The Solution: Ensuring That WIC Protects Objects

Now we're ready for the solution to the problem of "how can I use Windows Integrity Controls to keep lower-integrity processes from deleting higher-integrity objects." The best solution is to put items of a given integrity into folders of that integrity. Then the "delete file" attempt will fail against the higher-integrity file, and the "delete subfolders and files" attempt will fail against the higher-integrity folder.

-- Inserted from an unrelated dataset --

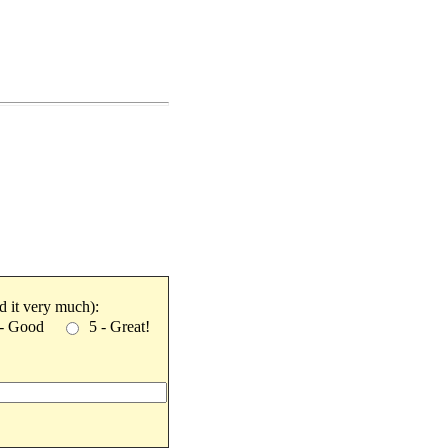
ked it very much):
 - Good
5 - Great!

To see this, try these commands out. As before, start with both an elevated and unelevated command prompt, both set with C:\mystuff as their default directories.

From the elevated command prompt, we'll create a subfolder of C:\mystuff called C:\mystuff\high. We'll then grant our user account full control of C:\mystuff\high and all of its contents. After that, we'll raise C:\mystuff\high 's integrity level to high. Then we'll create a file called test.txt inside that file, and it will inherit the file's high integrity level. Finally, from the unelevated-medium integrity-command prompt, we'll try to delete test.txt, and verify that it fails.

First, move to the elevated command prompt and type these commands:

 md C:\mystuff\high icacls C:\mystuff\high /grant yourusername:(OI)(CI)F chml C:\mystuff\high -i:h -b createfile C:\mystuff\high\test.txt 

Then, move to the unelevated command prompt and type erase C:\mystuff\high\ test.txt. The file is erased, and you can see a sample run on Figure 4.7.

Figure 4.7: Mandatory integrity wins at last!

The moral of this story is simple: things are best secured with integrity levels if they are in a folder with similar integrity levels.